Judge Acker graduated from the University of Northern Colorado in 1981 with a Bachelor’s degree in Business Administration. Thereafter, he attended law school at the University of Santa Clara where he graduated in 1987. Prior to becoming a judge, he worked as an Associate Attorney for the law firm of Hecox, Tolley, Keene and Beltz P.C. He also was in private practice where he focused on real estate and juvenile law. Judge Acker was appointed to the bench in March 2003. Of note, Judge Acker was a founding member of the Personal Recognizance Bond Committee, which created and developed the personal recognizance bond process for the 4th Judicial District. He was also selected as President of Colorado County Court Judges Association and as President for the Trial Judges Council for the Colorado District and County Court Judges.

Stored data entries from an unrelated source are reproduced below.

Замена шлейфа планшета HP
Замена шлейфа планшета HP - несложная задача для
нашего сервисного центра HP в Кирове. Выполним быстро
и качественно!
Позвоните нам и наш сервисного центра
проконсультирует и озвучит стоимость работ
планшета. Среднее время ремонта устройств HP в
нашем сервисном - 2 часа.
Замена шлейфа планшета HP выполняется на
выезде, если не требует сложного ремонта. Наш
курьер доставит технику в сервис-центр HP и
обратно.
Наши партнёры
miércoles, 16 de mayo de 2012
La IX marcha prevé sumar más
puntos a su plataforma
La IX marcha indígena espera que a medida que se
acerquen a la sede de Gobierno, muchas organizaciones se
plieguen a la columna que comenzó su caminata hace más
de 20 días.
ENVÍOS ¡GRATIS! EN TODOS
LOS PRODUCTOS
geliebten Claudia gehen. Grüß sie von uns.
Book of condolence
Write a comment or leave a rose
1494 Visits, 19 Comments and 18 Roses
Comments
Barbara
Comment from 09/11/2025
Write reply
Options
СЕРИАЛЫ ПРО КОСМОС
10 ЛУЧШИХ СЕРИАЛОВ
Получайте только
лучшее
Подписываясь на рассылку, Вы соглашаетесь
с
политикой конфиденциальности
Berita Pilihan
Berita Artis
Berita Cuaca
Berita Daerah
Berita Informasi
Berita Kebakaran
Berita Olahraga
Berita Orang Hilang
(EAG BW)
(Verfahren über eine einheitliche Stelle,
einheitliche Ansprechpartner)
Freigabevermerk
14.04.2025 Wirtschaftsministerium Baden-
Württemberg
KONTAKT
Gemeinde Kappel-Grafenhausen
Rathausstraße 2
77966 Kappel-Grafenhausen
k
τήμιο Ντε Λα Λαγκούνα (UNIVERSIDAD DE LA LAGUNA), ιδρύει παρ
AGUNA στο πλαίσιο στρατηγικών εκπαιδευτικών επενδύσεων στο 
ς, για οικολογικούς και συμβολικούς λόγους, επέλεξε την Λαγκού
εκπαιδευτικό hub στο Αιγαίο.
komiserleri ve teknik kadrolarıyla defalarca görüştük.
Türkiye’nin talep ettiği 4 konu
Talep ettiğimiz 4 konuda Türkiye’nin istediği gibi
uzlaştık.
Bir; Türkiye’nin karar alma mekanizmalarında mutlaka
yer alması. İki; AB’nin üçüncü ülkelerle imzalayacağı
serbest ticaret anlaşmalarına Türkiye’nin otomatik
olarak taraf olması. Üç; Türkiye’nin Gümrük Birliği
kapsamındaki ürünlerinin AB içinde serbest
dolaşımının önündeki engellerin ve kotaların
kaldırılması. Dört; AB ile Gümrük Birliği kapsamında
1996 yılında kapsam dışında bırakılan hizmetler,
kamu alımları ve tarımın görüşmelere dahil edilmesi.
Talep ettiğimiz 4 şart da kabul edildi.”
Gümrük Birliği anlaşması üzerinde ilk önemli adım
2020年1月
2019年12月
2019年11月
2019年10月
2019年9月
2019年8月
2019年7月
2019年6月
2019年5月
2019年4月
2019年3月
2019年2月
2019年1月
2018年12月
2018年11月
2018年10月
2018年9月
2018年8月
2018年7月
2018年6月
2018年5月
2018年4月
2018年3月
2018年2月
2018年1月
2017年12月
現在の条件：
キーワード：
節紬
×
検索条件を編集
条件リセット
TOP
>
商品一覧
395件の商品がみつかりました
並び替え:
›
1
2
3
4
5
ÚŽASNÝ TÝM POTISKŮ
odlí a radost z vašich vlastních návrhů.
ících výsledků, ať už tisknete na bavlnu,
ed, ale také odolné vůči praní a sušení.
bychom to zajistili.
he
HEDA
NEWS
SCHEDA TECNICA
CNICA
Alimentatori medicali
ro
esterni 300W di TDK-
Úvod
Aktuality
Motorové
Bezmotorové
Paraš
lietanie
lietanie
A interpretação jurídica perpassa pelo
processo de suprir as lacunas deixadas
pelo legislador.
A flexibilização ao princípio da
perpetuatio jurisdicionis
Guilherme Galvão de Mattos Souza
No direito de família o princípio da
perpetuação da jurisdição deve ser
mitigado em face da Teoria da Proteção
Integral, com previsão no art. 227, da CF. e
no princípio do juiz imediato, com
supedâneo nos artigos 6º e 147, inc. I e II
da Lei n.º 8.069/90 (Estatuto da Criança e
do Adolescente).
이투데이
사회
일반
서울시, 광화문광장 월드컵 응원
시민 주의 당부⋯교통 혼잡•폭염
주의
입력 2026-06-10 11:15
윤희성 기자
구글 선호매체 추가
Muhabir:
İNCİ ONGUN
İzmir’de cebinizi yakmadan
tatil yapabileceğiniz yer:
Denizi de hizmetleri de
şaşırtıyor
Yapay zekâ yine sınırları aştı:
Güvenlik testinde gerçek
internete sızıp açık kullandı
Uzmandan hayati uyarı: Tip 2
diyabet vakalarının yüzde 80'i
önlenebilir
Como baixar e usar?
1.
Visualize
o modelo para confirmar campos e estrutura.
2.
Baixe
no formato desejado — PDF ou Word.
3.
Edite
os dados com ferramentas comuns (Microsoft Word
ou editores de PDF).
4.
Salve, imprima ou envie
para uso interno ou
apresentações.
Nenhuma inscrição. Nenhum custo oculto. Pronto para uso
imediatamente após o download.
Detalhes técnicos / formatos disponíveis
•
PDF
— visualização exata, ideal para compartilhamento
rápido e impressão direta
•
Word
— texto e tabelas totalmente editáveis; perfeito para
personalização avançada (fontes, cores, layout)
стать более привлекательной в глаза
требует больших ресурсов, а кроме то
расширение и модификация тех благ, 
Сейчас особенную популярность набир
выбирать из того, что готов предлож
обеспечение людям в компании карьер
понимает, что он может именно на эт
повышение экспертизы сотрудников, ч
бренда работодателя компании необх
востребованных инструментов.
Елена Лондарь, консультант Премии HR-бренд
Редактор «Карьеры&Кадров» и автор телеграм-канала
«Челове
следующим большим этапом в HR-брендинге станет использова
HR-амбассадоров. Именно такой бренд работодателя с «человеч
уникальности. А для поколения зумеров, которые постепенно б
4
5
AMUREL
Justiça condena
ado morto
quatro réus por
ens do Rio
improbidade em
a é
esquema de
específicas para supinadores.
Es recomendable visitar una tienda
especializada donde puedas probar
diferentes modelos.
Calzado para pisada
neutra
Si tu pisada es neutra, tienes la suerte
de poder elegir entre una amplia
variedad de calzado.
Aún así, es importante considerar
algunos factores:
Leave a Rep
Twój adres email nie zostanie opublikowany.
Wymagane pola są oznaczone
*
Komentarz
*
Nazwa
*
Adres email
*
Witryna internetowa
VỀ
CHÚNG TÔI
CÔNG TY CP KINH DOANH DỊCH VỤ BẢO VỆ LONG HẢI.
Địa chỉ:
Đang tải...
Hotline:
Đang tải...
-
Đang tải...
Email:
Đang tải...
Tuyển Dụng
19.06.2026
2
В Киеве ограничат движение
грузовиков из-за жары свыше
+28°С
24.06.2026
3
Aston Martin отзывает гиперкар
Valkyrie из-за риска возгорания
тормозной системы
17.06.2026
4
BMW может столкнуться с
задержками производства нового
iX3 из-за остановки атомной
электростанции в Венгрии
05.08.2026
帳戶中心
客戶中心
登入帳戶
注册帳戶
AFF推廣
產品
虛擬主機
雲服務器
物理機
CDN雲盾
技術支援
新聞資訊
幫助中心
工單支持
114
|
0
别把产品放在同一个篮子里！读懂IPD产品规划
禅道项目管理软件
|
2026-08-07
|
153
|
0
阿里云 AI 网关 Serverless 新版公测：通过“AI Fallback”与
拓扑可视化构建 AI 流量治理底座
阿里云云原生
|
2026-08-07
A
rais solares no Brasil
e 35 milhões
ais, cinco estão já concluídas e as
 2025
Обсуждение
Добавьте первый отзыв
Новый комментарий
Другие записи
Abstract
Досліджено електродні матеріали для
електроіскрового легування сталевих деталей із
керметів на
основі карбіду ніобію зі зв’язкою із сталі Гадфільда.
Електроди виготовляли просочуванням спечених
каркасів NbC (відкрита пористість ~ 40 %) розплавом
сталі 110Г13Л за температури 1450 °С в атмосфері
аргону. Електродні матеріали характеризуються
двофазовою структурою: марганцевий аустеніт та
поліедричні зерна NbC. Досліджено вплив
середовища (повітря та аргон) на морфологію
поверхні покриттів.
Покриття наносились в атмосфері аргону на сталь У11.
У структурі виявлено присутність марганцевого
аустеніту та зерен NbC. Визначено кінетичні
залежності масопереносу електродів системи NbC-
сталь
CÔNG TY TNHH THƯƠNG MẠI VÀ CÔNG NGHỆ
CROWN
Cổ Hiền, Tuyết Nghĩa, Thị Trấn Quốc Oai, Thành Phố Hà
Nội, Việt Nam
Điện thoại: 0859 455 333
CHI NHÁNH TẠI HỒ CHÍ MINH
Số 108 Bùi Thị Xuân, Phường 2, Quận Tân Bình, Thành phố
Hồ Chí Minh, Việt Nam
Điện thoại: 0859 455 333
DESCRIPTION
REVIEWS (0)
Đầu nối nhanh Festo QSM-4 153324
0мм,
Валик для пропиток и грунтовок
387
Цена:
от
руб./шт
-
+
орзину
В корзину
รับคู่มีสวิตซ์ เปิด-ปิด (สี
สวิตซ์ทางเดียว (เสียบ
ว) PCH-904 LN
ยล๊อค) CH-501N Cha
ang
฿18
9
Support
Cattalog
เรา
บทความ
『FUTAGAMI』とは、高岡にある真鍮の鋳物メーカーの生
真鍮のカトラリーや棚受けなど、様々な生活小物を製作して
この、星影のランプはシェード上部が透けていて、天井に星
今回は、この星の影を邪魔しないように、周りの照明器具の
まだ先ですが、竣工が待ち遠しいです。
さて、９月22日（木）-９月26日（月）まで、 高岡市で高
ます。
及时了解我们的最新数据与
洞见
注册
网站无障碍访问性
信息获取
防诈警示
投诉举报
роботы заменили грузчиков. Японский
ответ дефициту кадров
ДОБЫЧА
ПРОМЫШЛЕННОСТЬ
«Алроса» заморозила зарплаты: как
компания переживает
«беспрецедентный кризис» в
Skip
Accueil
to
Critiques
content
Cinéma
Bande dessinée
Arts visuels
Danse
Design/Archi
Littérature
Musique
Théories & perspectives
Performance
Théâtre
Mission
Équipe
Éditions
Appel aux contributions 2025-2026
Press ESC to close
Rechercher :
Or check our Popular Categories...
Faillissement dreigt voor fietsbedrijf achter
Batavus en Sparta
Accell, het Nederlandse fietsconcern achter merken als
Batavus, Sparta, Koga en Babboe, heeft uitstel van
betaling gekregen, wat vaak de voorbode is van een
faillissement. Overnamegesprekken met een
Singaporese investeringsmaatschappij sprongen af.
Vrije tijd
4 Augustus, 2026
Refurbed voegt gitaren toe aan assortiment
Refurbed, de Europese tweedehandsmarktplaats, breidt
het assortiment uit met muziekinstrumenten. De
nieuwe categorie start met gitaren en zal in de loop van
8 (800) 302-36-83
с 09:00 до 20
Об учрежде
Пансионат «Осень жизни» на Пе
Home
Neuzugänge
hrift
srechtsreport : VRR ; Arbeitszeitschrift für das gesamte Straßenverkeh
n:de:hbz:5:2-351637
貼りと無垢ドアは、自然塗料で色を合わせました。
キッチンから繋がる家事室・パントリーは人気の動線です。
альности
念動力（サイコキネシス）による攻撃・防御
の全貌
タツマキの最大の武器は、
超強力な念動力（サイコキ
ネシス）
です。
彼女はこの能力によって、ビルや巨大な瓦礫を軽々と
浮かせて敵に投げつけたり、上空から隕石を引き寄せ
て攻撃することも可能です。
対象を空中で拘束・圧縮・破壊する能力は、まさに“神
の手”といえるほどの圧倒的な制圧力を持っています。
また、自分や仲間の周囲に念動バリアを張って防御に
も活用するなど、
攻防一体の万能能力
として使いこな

Judge Acker participated in a self-evaluation program and submitted written opinions to the Commission. He was also observed in court proceedings and was interviewed in person by the Commission. Judge Acker is currently the liaison for the Useful Public Service. Judge Acker was evaluated by 137 attorneys and 197 non-attorneys over a 4-year period. Among the attorneys 64% recommended that he be retained, 29% recommended not to retain and 8% made no recommendation regarding retention. Among the non-attorneys 80% recommended that he be retained, 13% recommended not to retain and 6% made no recommendation regarding retention. (These percentages may not total 100% due to rounding).
Judge Acker was rated below average for all judges during this rating period by attorneys and non-attorneys alike. He was also rated below average in the criteria of Case Management, Application and Knowledge of the Law, Communications, Demeanor and Diligence. Similarly, he was also seen as a judge with a bias for the prosecution. A majority of Commission members was satisfied that he should be retained. However, a minority of Commission members felt that he met only the minimum standards.